Ancien directeur technique d’un important producteur de jeux vidéo, secteur où il a puisé le cadre méthodologique de son enquête, le cocréateur d’AuthorEarnings (avec l’auteur de SF Hugh Howey) s’explique aussi sur son travail : si tout est diffusé gratuitement dans l’intérêt des auteurs, il est "fréquemment missionné comme consultant par de grands éditeurs, distributeurs, groupements d’auteurs, fonds d’investissement s’intéressant à l’édition, pour collecter des données et réaliser des études pour leur compte".

Un "Web crawler"

Quant à la méthode, elle paraît simple dans le principe : un robot numérique, un "Web crawler", relève en permanence les classements des meilleurs ventes publiées et actualisées constamment sur Amazon, l’iBooks Store d’Apple, Kobo, Barnes & Noble et en déduit des volumes de ventes.

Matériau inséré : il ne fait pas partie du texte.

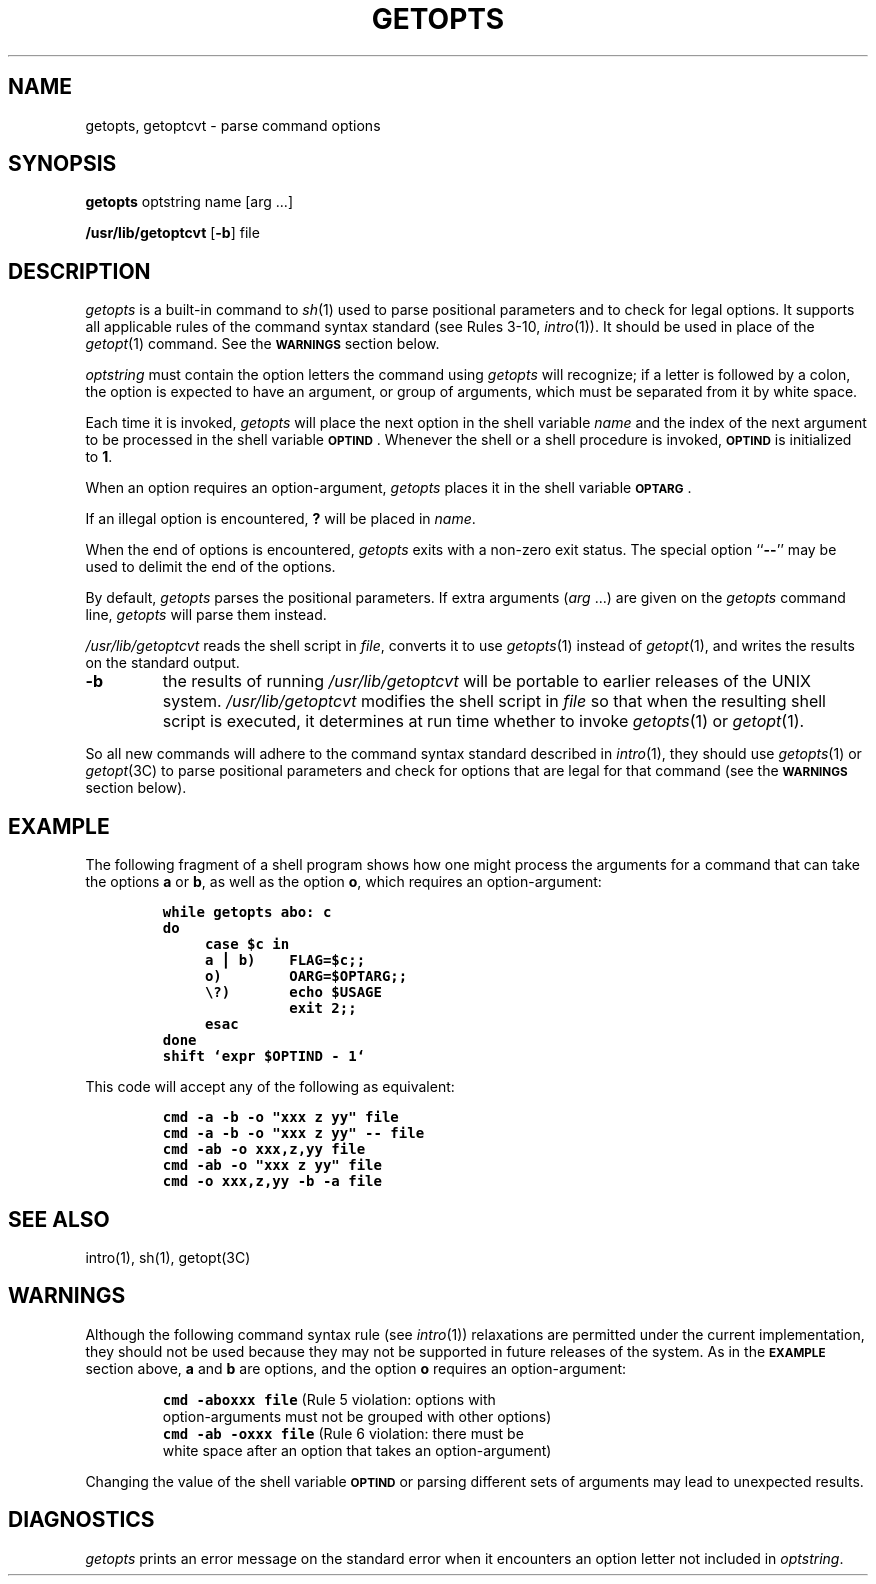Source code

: '\"macro stdmacro
.if n .pH g1.getopts @(#)getopts	30.14 of 7/9/86
.nr X
.if \nX=0 .ds x} GETOPTS 1 "Essential Utilities" "\&"
.if \nX=1 .ds x} GETOPTS 1 "Essential Utilities"
.if \nX=2 .ds x} GETOPTS 1 "" "\&"
.if \nX=3 .ds x} GETOPTS "" "" "\&"
.TH \*(x}
.if t .ds ' \h@.05m@\s+4\v@.333m@\'\v@-.333m@\s-4\h@.05m@
.if n .ds ' '
.if t .ds ` \h@.05m@\s+4\v@.333m@\`\v@-.333m@\s-4\h@.05m@
.if n .ds ` `
.SH NAME
getopts, getoptcvt \- parse command options
.SH SYNOPSIS
.BR getopts " optstring name [arg .\|.\|.]"
.PP
.BR /usr/lib/getoptcvt " [" \-b "] file"
.SH DESCRIPTION
.I getopts
is a built-in command to 
.IR sh (1)
used to parse positional parameters 
and to check for legal options.
It supports all applicable rules of the command syntax standard
(see Rules 3-10,
.IR intro\^ (1)).
It should be used in place of the
.IR getopt (1)
command.
See the
.BR \s-1WARNINGS\s0
section below.
.PP
.I optstring
must contain the option letters the command using
.I getopts
will recognize;
if a letter is followed by a colon, the option
is expected to have an argument, or group of arguments,
which must
be separated from it by white space.
.PP
Each time it is invoked,
.I getopts
will place the next option in the shell variable
.I name
and the index of the next argument to be processed
in the shell variable
.BR \s-1OPTIND\s0 .
Whenever the shell or a shell
procedure is invoked,
.B \s-1OPTIND\s0
is initialized to
.BR 1 .
.PP
When an option requires an option-argument,
.I getopts
places it in the
shell variable
.BR \s-1OPTARG\s0 .
.PP
If
an illegal option is encountered,
.B ?
will be placed in
.IR name\^ .
.PP
When the end of options is encountered,
.I getopts
exits with a non-zero
exit status.  The special option
.RB `` -- ''
may be used to delimit the end of the
options.
.PP
By default,
.I getopts
parses the positional parameters.  If extra arguments
.RI ( arg
\&.\|.\|.)
are given on the
.I getopts
command line,
.I getopts
will parse them instead.
.PP
.I /usr/lib/getoptcvt
reads the shell script in
.IR file\^ ,
converts it to use
.IR getopts\^ (1)
instead of
.IR getopt\^ (1),
and writes the results on the standard output.
.TP
.B \-b
the results of running
.I /usr/lib/getoptcvt
will be portable to earlier releases of the UNIX system.
.I /usr/lib/getoptcvt
modifies the shell script in
.I file 
so that when the resulting shell script is executed,
it determines at run time whether to invoke
.IR getopts (1)
or
.IR getopt (1).
.PP
So all new commands will adhere to the command syntax standard
described in
.IR intro\^ (1),
they should use
.IR getopts\^ (1)
or
.IR getopt\^ (3C)
to parse positional parameters and check for options that are legal
for that command
(see the
.BR \s-1WARNINGS\s0
section below).
.SH EXAMPLE
The following fragment of a shell program shows how one might process the arguments
for a command that can take the options
.B a
or
.BR b ,
as well as the option
.BR o ,
which requires an option-argument:
.PP
.RS
.nf
.ft 7
.ss 18
.ta +.5i +1i
while getopts abo: c
do
	case $c in
	a \(bv b)	FLAG=$c;;
	o)	OARG=$OPTARG;;
	\\?)	echo $USAGE
		exit 2;;
	esac
done
shift `expr $OPTIND \- 1`
.fi
.ta
.ss 12
.ftP
.RE
.PP
This code will accept any of the following as equivalent:
.PP
.RS
.nf
.ft 7
.ss 18
cmd \-a \-b \-o "xxx z yy" file
cmd \-a \-b \-o "xxx z yy" -- file
cmd \-ab \-o xxx,z,yy file
cmd \-ab \-o "xxx z yy" file
cmd \-o xxx,z,yy \-b \-a file
.fi
.ss 12
.ft P
.RE
.SH SEE ALSO
intro(1), sh(1),
getopt(3C)
.SH WARNINGS
Although
the following command syntax rule (see
.IR intro (1))
relaxations are permitted
under the current implementation,
they should not be used because they may not be supported
in future releases of the system.
As in the
.B \s-1EXAMPLE\s0
section above,
.B a
and
.B b
are options, and the option
.B o
requires an option-argument:
.PP
.RS
.ft 7
.nf
.ss 18
cmd \-aboxxx file  \f1(Rule 5 violation:  options with
.br
      option-arguments must not be grouped with other options)\fP
cmd \-ab \-oxxx file  \f1(Rule 6 violation:  there must be
      white space after an option that takes an option-argument)\fP	
.fi
.ss 12
.ft P
.RE
.PP
Changing the value of the shell variable
.B \s-1OPTIND\s0
or parsing different sets of arguments may lead to unexpected results.
.SH DIAGNOSTICS
.I getopts
prints an error message on
the standard error
when it encounters an option letter not included in
.IR optstring .
.\"	@(#)getopt.1	6.2 of 9/2/83
.Ee
'\".so /pubs/tools/origin.att
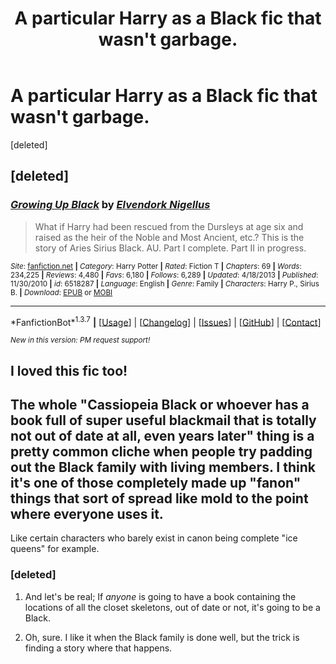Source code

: #+TITLE: A particular Harry as a Black fic that wasn't garbage.

* A particular Harry as a Black fic that wasn't garbage.
:PROPERTIES:
:Score: 7
:DateUnix: 1462332245.0
:DateShort: 2016-May-04
:FlairText: Request
:END:
[deleted]


** [deleted]
:PROPERTIES:
:Score: 2
:DateUnix: 1462341433.0
:DateShort: 2016-May-04
:END:

*** [[http://www.fanfiction.net/s/6518287/1/][*/Growing Up Black/*]] by [[https://www.fanfiction.net/u/2632911/Elvendork-Nigellus][/Elvendork Nigellus/]]

#+begin_quote
  What if Harry had been rescued from the Dursleys at age six and raised as the heir of the Noble and Most Ancient, etc.? This is the story of Aries Sirius Black. AU. Part I complete. Part II in progress.
#+end_quote

^{/Site/: [[http://www.fanfiction.net/][fanfiction.net]] *|* /Category/: Harry Potter *|* /Rated/: Fiction T *|* /Chapters/: 69 *|* /Words/: 234,225 *|* /Reviews/: 4,480 *|* /Favs/: 6,180 *|* /Follows/: 6,289 *|* /Updated/: 4/18/2013 *|* /Published/: 11/30/2010 *|* /id/: 6518287 *|* /Language/: English *|* /Genre/: Family *|* /Characters/: Harry P., Sirius B. *|* /Download/: [[http://www.p0ody-files.com/ff_to_ebook/ffn-bot/index.php?id=6518287&source=ff&filetype=epub][EPUB]] or [[http://www.p0ody-files.com/ff_to_ebook/ffn-bot/index.php?id=6518287&source=ff&filetype=mobi][MOBI]]}

--------------

*FanfictionBot*^{1.3.7} *|* [[[https://github.com/tusing/reddit-ffn-bot/wiki/Usage][Usage]]] | [[[https://github.com/tusing/reddit-ffn-bot/wiki/Changelog][Changelog]]] | [[[https://github.com/tusing/reddit-ffn-bot/issues/][Issues]]] | [[[https://github.com/tusing/reddit-ffn-bot/][GitHub]]] | [[[https://www.reddit.com/message/compose?to=%2Fu%2Ftusing][Contact]]]

^{/New in this version: PM request support!/}
:PROPERTIES:
:Author: FanfictionBot
:Score: 1
:DateUnix: 1462341497.0
:DateShort: 2016-May-04
:END:


** I loved this fic too!
:PROPERTIES:
:Author: Mrs_Black_21
:Score: 2
:DateUnix: 1462420668.0
:DateShort: 2016-May-05
:END:


** The whole "Cassiopeia Black or whoever has a book full of super useful blackmail that is totally not out of date at all, even years later" thing is a pretty common cliche when people try padding out the Black family with living members. I think it's one of those completely made up "fanon" things that sort of spread like mold to the point where everyone uses it.

Like certain characters who barely exist in canon being complete "ice queens" for example.
:PROPERTIES:
:Author: CeruleanNebula
:Score: 3
:DateUnix: 1462341451.0
:DateShort: 2016-May-04
:END:

*** [deleted]
:PROPERTIES:
:Score: 5
:DateUnix: 1462344435.0
:DateShort: 2016-May-04
:END:

**** And let's be real; If /anyone/ is going to have a book containing the locations of all the closet skeletons, out of date or not, it's going to be a Black.
:PROPERTIES:
:Author: Averant
:Score: 9
:DateUnix: 1462344663.0
:DateShort: 2016-May-04
:END:


**** Oh, sure. I like it when the Black family is done well, but the trick is finding a story where that happens.
:PROPERTIES:
:Author: CeruleanNebula
:Score: 2
:DateUnix: 1462347380.0
:DateShort: 2016-May-04
:END:
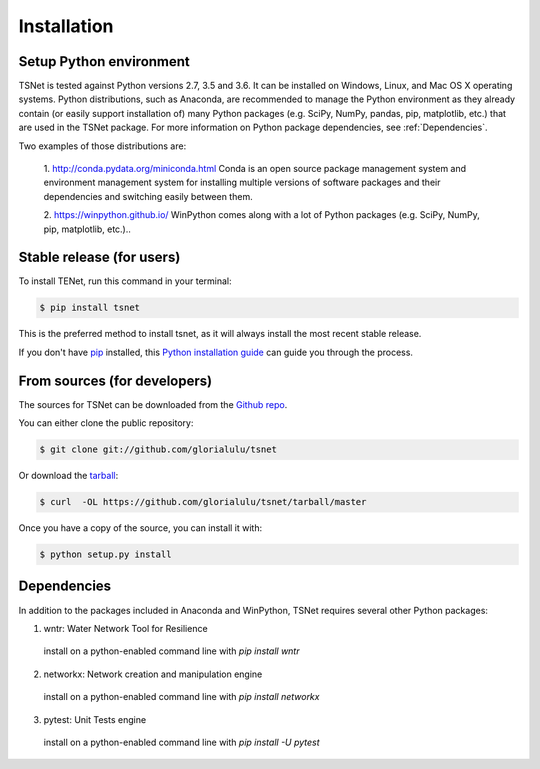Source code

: .. highlight:: shell

============
Installation
============

Setup Python environment
------------------------------

TSNet is tested against Python versions 2.7, 3.5 and 3.6.
It can be installed on Windows, Linux, and Mac OS X operating systems.
Python distributions, such as Anaconda, are recommended to manage the Python
environment as they already contain (or easily support installation of) many
Python packages (e.g. SciPy, NumPy, pandas, pip, matplotlib, etc.) that are
used in the TSNet package.  For more information on Python package
dependencies, see :ref:`Dependencies`.

Two examples of those distributions are:

  1. http://conda.pydata.org/miniconda.html Conda is an open source package
  management system and environment management system for installing multiple
  versions of software  packages and their dependencies and switching easily
  between them.

  2. https://winpython.github.io/ WinPython comes along with a lot of Python
  packages (e.g. SciPy, NumPy, pip, matplotlib, etc.)..


Stable release (for users)
--------------------------

To install TENet, run this command in your terminal:

.. code-block:: console

    $ pip install tsnet

This is the preferred method to install tsnet, as it will always install the
most recent stable release.

If you don't have `pip`_ installed, this `Python installation guide`_ can guide
you through the process.

.. _pip: https://pip.pypa.io
.. _Python installation guide: http://docs.python-guide.org/en/latest/starting/installation/


From sources (for developers)
-----------------------------

The sources for TSNet can be downloaded from the `Github repo`_.

You can either clone the public repository:

.. code-block:: console

    $ git clone git://github.com/glorialulu/tsnet

Or download the `tarball`_:

.. code-block:: console

    $ curl  -OL https://github.com/glorialulu/tsnet/tarball/master

Once you have a copy of the source, you can install it with:

.. code-block:: console

    $ python setup.py install


.. _Github repo: https://github.com/glorialulu/tsnet
.. _tarball: https://github.com/glorialulu/tsnet/tarball/master


Dependencies
------------

In addition to the packages included in Anaconda and WinPython,
TSNet requires several other Python packages:

1. wntr: Water Network Tool for Resilience
  install on a python-enabled command line with `pip install wntr`

2. networkx: Network creation and manipulation engine
  install on a python-enabled command line with `pip install networkx`

3. pytest: Unit Tests engine
  install on a python-enabled command line with `pip install -U pytest`
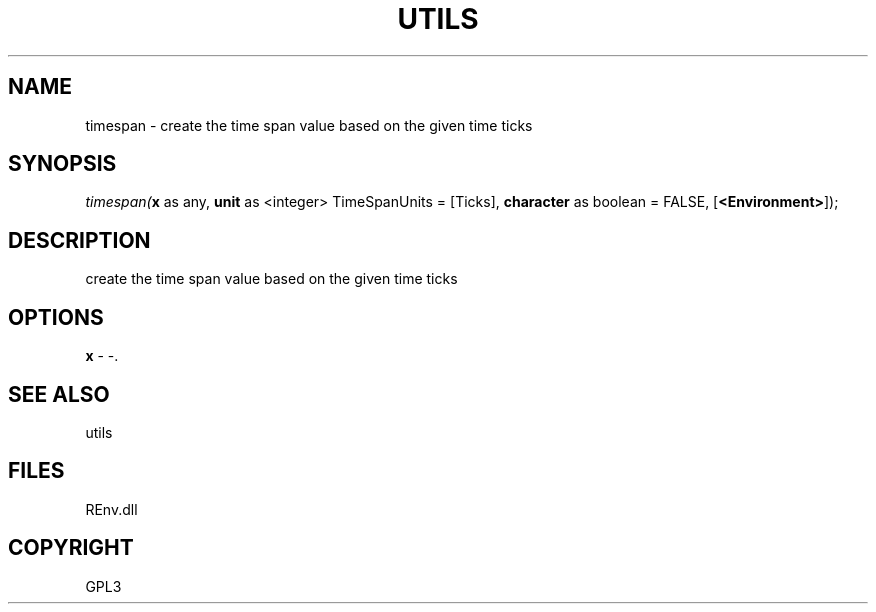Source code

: .\" man page create by R# package system.
.TH UTILS 1 2002-May "timespan" "timespan"
.SH NAME
timespan \- create the time span value based on the given time ticks
.SH SYNOPSIS
\fItimespan(\fBx\fR as any, 
\fBunit\fR as <integer> TimeSpanUnits = [Ticks], 
\fBcharacter\fR as boolean = FALSE, 
[\fB<Environment>\fR]);\fR
.SH DESCRIPTION
.PP
create the time span value based on the given time ticks
.PP
.SH OPTIONS
.PP
\fBx\fB \fR\- -. 
.PP
.SH SEE ALSO
utils
.SH FILES
.PP
REnv.dll
.PP
.SH COPYRIGHT
GPL3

Pour ce faire, il a obtenu les relevés de ventes réels et quotidiens d’auteurs. "Plus d’un millier d’entre eux, représentant des dizaines de milliers de titres, me transmettent aujourd’hui leurs chiffres", assure-t-il. A partir de ces séries de données complètes (ventes et classements correspondants), il devient possible de déduire la diffusion des titres pour lesquels seul le classement est connu, y compris ceux qui n’apparaissent jamais dans les tableaux des 100 premiers : pour chaque titre, Amazon indique en effet son rang, même très bas.

En utilisant les ressources louées sur les plateformes spécialisées (dont Amazon Web Services), les calculs et relevés sont effectués à l’aide de 250 serveurs qui scrutent 1,5 million de références par heure. "S’il faut ajouter de la puissance de calcul, il suffit de louer plus de serveurs", remarque Data Guy. Ce n’est pas exhaustif, mais Bookscan ou Pubtracks ne le sont pas plus. Ce robot est symbolisé par une araignée exploratrice de la Toile, dont le créateur d’AuthorEarnings a fait son logo.